Subito dopo la morte, cosa succede al corpo e all’anima? L’anima sopravvive nell’attesa del Giudizio Universale finale? - GIUSEPPE SCHILLACI
La dottrina cattolica tradizionale, anche per il bisogno di trovare parole adatte rispetto un tema così complesso, ha da sempre affermato che, nel momento della morte individuale, l’anima si separa dal corpo continuando a sopravvivere nella visione beatifica, per poi ricongiungersi al corpo nella risurrezione finale. Tuttavia, posta in questi termini la questione non è priva di problemi, come rilevato dalla teologia degli ultimi secoli.
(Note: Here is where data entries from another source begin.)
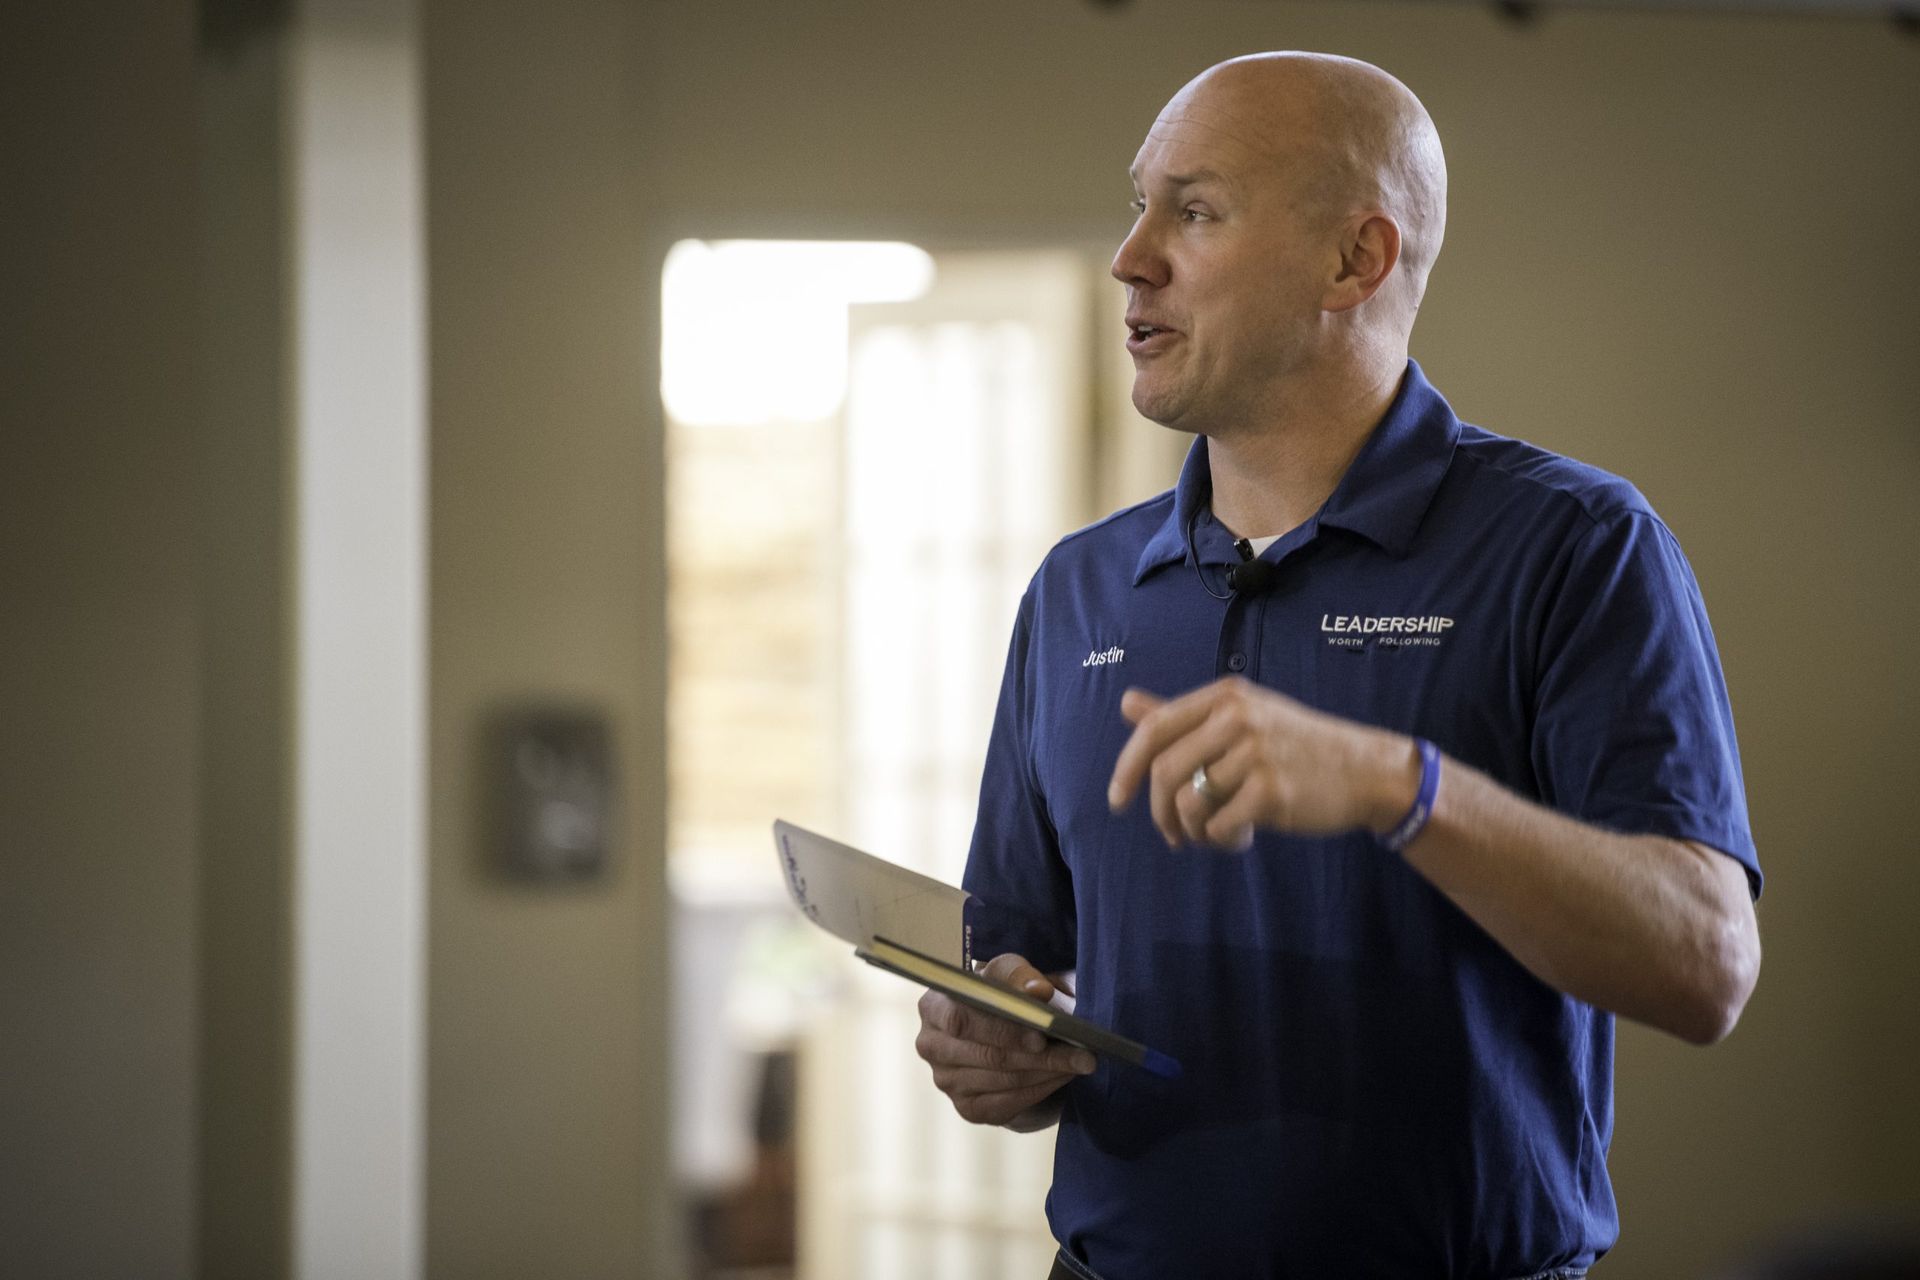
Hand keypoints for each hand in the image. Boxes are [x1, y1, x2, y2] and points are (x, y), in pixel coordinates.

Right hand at [914, 952, 1096, 1127]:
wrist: (998, 1027)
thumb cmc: (1001, 993)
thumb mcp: (1009, 974)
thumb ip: (1020, 976)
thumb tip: (1038, 990)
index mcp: (932, 1006)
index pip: (961, 1021)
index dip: (1001, 1030)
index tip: (1041, 1035)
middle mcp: (931, 1046)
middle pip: (987, 1055)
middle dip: (1040, 1056)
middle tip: (1082, 1054)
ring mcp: (946, 1081)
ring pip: (1003, 1080)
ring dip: (1047, 1072)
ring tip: (1081, 1062)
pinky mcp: (967, 1108)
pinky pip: (1006, 1104)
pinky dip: (1040, 1090)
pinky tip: (1063, 1077)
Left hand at [1106, 677, 1419, 849]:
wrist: (1365, 771)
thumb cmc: (1296, 746)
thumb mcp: (1242, 718)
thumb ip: (1183, 716)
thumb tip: (1126, 703)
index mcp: (1225, 696)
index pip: (1154, 729)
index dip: (1127, 767)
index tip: (1118, 801)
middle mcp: (1237, 718)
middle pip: (1164, 772)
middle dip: (1158, 813)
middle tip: (1173, 835)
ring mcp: (1255, 753)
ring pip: (1188, 803)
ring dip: (1193, 831)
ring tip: (1216, 834)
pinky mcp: (1271, 791)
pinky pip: (1218, 826)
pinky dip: (1221, 840)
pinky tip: (1243, 837)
La lettura antropologica di fondo, infatti, sembra essere quella platonica (il dualismo corpo-anima), che non corrisponde all’antropologia biblica, la quale vede l’uomo come un tutt’uno di corpo, anima e spirito senza separazione alcuna. Perciò, è tutto l’uomo che risorge in quanto con la morte, la sua vita, la sua libertà, la sua storia, cessano di vivere qui per essere “con Cristo” nella risurrezione. Come afferma la Lettera della Congregazione della dottrina della fede del 1979, la risurrezione si riferisce «all’uomo tutt’intero» e, pertanto, col termine “anima” deve intendersi l’io umano della persona, «dotato di coscienza e volontà». Per cercare di semplificare (con l’avvertenza di approfondirle) possiamo dire tre cose:
1. La fede cristiana crede nell’immortalità dell’anima dopo la morte, ma ciò non va inteso nel significato della visione filosofica greca, bensì nella visione offerta dalla Scrittura: l’anima è intrinsecamente unita al corpo nell’unica persona. Il corpo, nella Bibbia, non è mai una prigione dell’anima o un “rivestimento esterno” ma nell’unità col corpo e con lo spirito, dice la totalità della persona, l’io individuale di ciascuno.
2. Di conseguenza, chi muore “in Cristo”, e perciò nella sua grazia, vive il momento della morte come compimento della sua esistenza ed entra da subito in una nuova condizione qualitativa della vita, cioè risorge “con Cristo”. La risurrezione interessa, quindi, il suo “io umano” (che per l’appunto corrisponde a ciò che chiamiamo “anima”). Nelle parole del teologo Ancona: la risurrezione «non rimanda semplicemente all’idea di un’immortalità dell’anima di marca greco-romana, ma ad una verità teologica che richiama […] il dono dello Spirito della vita di Dio, che crea e conserva nell’essere la sua creatura. In questo senso, ciò che vive o sopravvive non è una parte dell’uomo, ma l’intera identità umana nella sua nuova condizione di esistenza, libera da ogni forma di limitazione spazio-temporale» (G. Ancona, Escatologia cristiana, Queriniana, 2013, p. 324).
3. Dunque, la totalità umana della persona, in una condizione nuova rimane tale davanti a Dio e risorge, essendo più grande dei singoli organi del corpo, che si decompongono. Al contempo, trovandosi in una nuova condizione temporale, non si tratta di “risurrezione momentanea” in attesa della fine, quanto piuttosto dell’inizio di un processo di trasformazione che troverà il suo compimento nella venuta finale del Signore: siamo già con Cristo subito dopo la morte, ma lo saremo pienamente alla fine, insieme ai fratelli e alle sorelle del suo Corpo. La risurrezione, infatti, non è solo un fatto individuale, ma un processo che coinvolge, come nella vita terrena, la relazione con gli altri e con il creato.